Intel
Intel made a couple of storage-related announcements at Computex 2015. The largest was the introduction of Thunderbolt 3, increasing bandwidth to 40 Gb/s. Intel also addressed one of the technology's biggest weaknesses, which has slowed adoption: cable costs. Users will be able to use passive cables for Thunderbolt devices with up to 20 Gb/s bandwidth. The full 40 Gb/s requires either active copper or optical cables.
Alpine Ridge, the new Thunderbolt 3 controller, uses four lanes of PCIe 3.0 to the host chipset. Technically it has 32 Gb/s of throughput. Intel uses 40 Gb/s for marketing though, and gets there by calculating DisplayPort bandwidth in with the chipset.
In addition to Thunderbolt, Alpine Ridge also supports USB 3.1. The combination makes for an interesting mix that spans several product categories. Historically, Thunderbolt has been used mainly for DAS storage.
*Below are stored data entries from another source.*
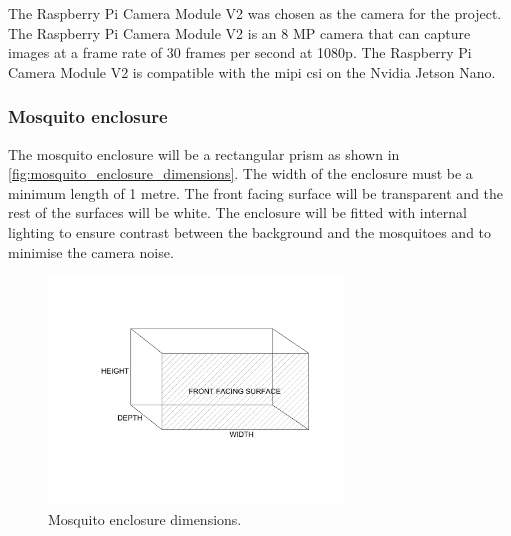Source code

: The Raspberry Pi Camera Module V2 was chosen as the camera for the project. The Raspberry Pi Camera Module V2 is an 8 MP camera that can capture images at a frame rate of 30 frames per second at 1080p. The Raspberry Pi Camera Module V2 is compatible with the \gls{mipi} \gls{csi} on the Nvidia Jetson Nano.



\subsubsection{Mosquito enclosure}
The mosquito enclosure will be a rectangular prism as shown in \autoref{fig:mosquito_enclosure_dimensions}. The width of the enclosure must be a minimum length of 1 metre. The front facing surface will be transparent and the rest of the surfaces will be white. The enclosure will be fitted with internal lighting to ensure contrast between the background and the mosquitoes and to minimise the camera noise.
\begin{figure}[h]
    \centering
    \includegraphics[width=0.7\textwidth]{figures/hardware_design/mos_enclosure.pdf}
    \caption{Mosquito enclosure dimensions.}
    \label{fig:mosquito_enclosure_dimensions}
\end{figure}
But those new capabilities will expand the technology's utility.
Intel also announced a change for SFF-8639 to a more friendly name: U.2. This is more of a marketing term for OEMs that plan to adapt PCIe-based storage devices in 2.5" form factors. We feel it's a plug-in replacement to the stillborn SATA Express spec that is already outdated for high-performance SSDs.